Collected data:
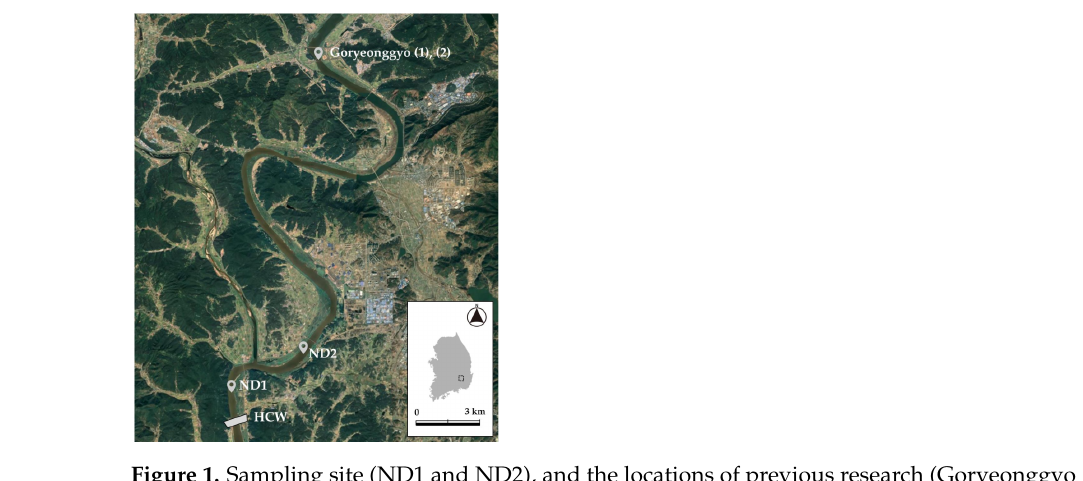
Figure 1. Sampling site (ND1 and ND2), and the locations of previous research (Goryeonggyo ( 1 ), ( 2 )) of heavy metals in the Nakdong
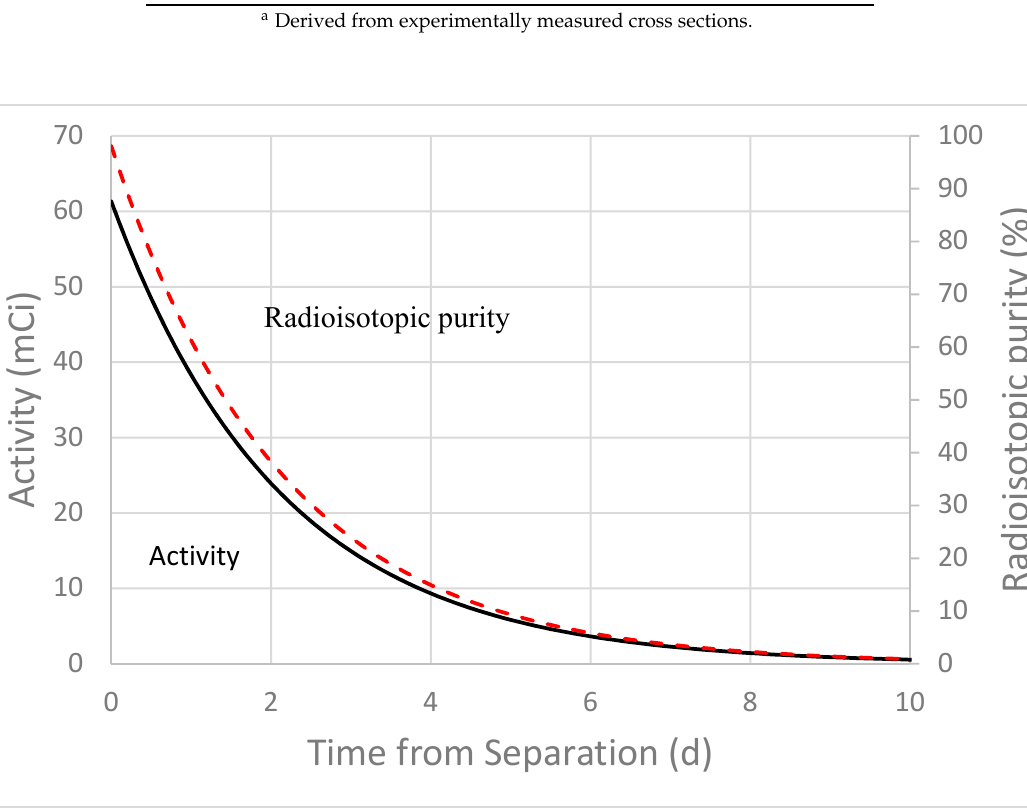
Figure 4. MCNP6 and experimentally calculated radioisotopic purity of Rh-105. Calculations assume rhodium purified from Ac-225 waste streams and irradiation parameters specified in the caption for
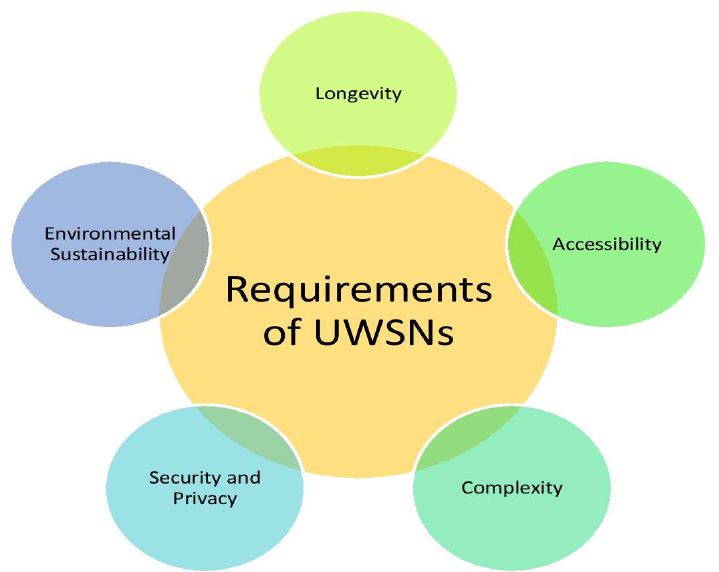
Figure 4. Requirements of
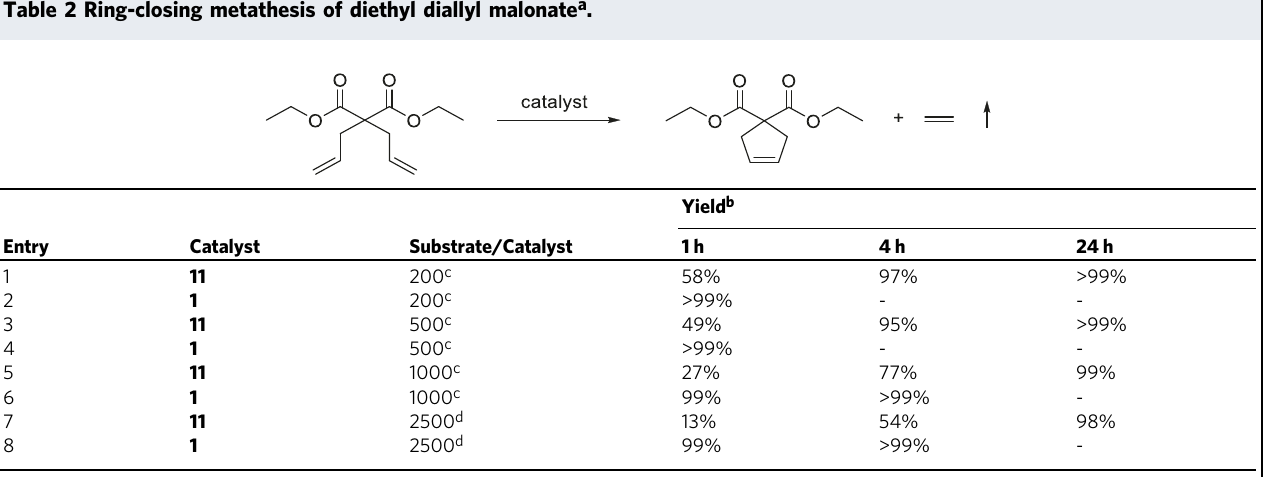
Table 2 Ring-closing metathesis of diethyl diallyl malonate a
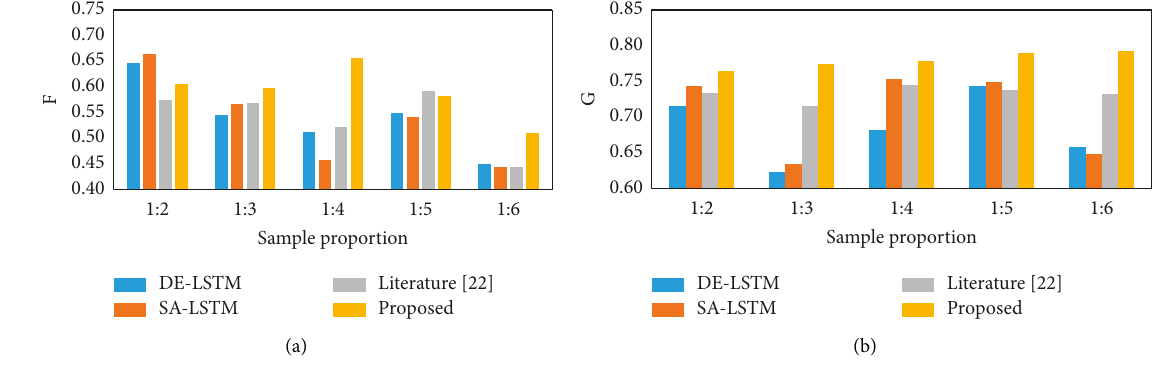
Figure 9: Comparison of prediction results of four types of models with different sample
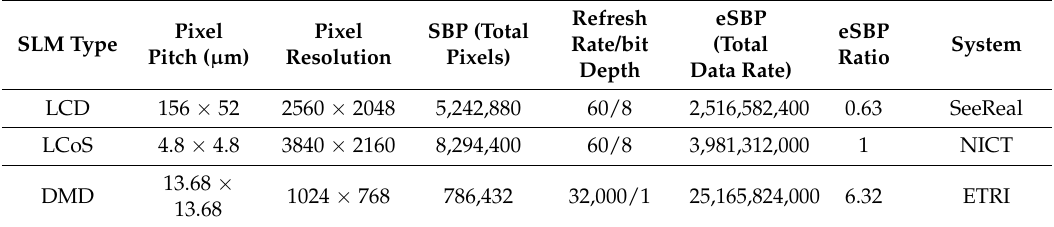
Table 3. Comparison of SBP and eSBP for different SLM devices.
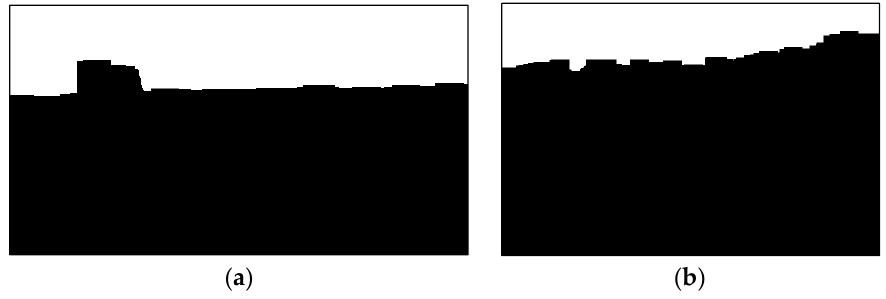
Figure 5. The detected sky region (marked as white area) for Figure 2 using our method. ( a ): The detected sky region (marked as white area) for Figure 2a (left). ( b ) The detected sky region (marked as white area) for Figure 2a (right).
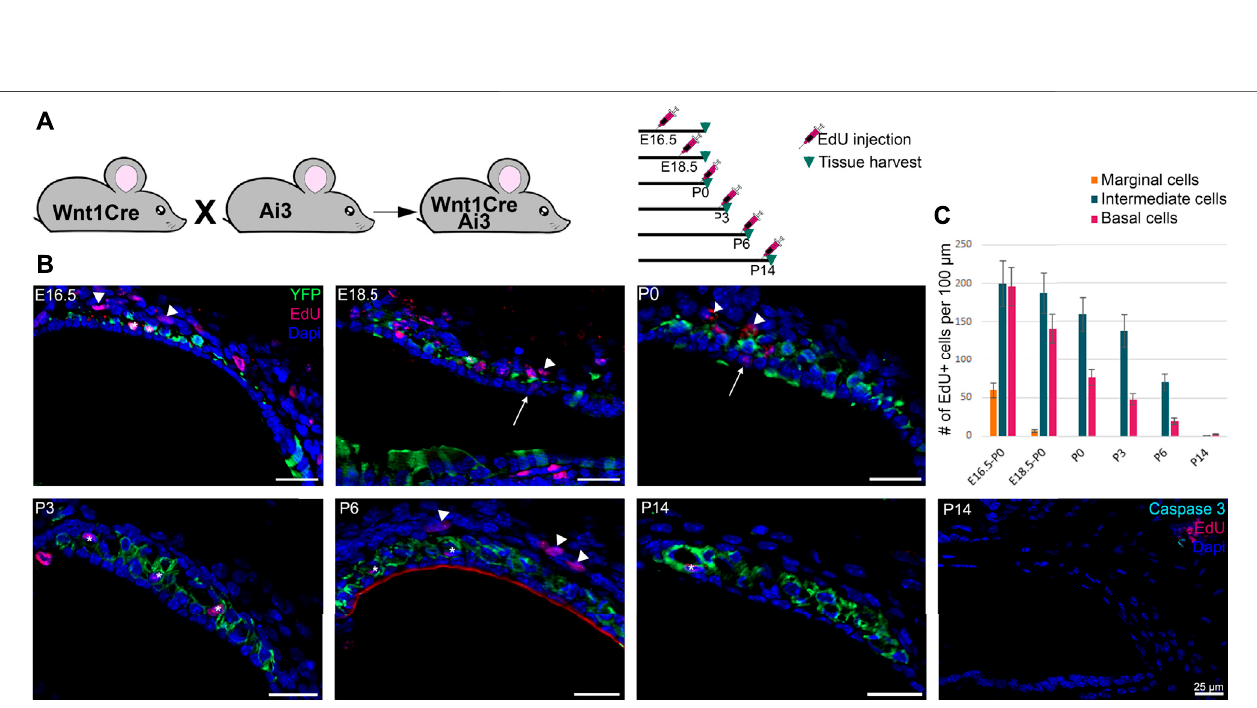
FIGURE 2 | Intermediate cells in the developing stria vascularis follow a base-to-apical gradient of ingression and undergo morphological maturation at early postnatal days. (A) Immunostaining of E16.5 Wnt1cre-YFP mouse with white dashed square magni fi ed in insets. Future intermediate cells migrate (arrows) then line up on top of the cochlear duct and ingress in the lateral wall of the cochlea following a basal to apical gradient. CD44 (in red) is a cell membrane marker of melanoblast that shows the protrusion in the marginal cells layer (Arrowheads). 1: apex, 2: mid apex, 3: mid base, 4: base. (B) Schematic representation of the base to apex semi- ingression process. Melanoblast are represented in dark pink at the surface of the lateral wall. (C). Immunostaining of P0, P6 and P32 Wnt1Cre-YFP mouse with white dashedsquaremagni fi edininsets.GreencellsinthestriavascularisareintermediatecellslabeledbyWnt1-CRE2crossedtoaEYFPreporter.KCNQ1andConnexin26, markers of marginal and basal cells respectively, are both in purple to delimit the intermediate cell region in the stria vascularis.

• What you should do:
Above are some entries; copy exactly the lines from the line with "Figure 4. Requirements of" through the line with "Figure 5. The", both included, but none of the pictures.

• Reply:
Figure 4. Requirements of
Table 2 Ring-closing metathesis of diethyl diallyl malonate a
Figure 9: Comparison of prediction results of four types of models with different sample
Table 3. Comparison of SBP and eSBP for different SLM devices.
Figure 5. The detected sky region (marked as white area) for Figure 2 using our method. ( a ): The detected sky region (marked as white area) for Figure 2a (left). ( b ) The detected sky region (marked as white area) for Figure 2a (right).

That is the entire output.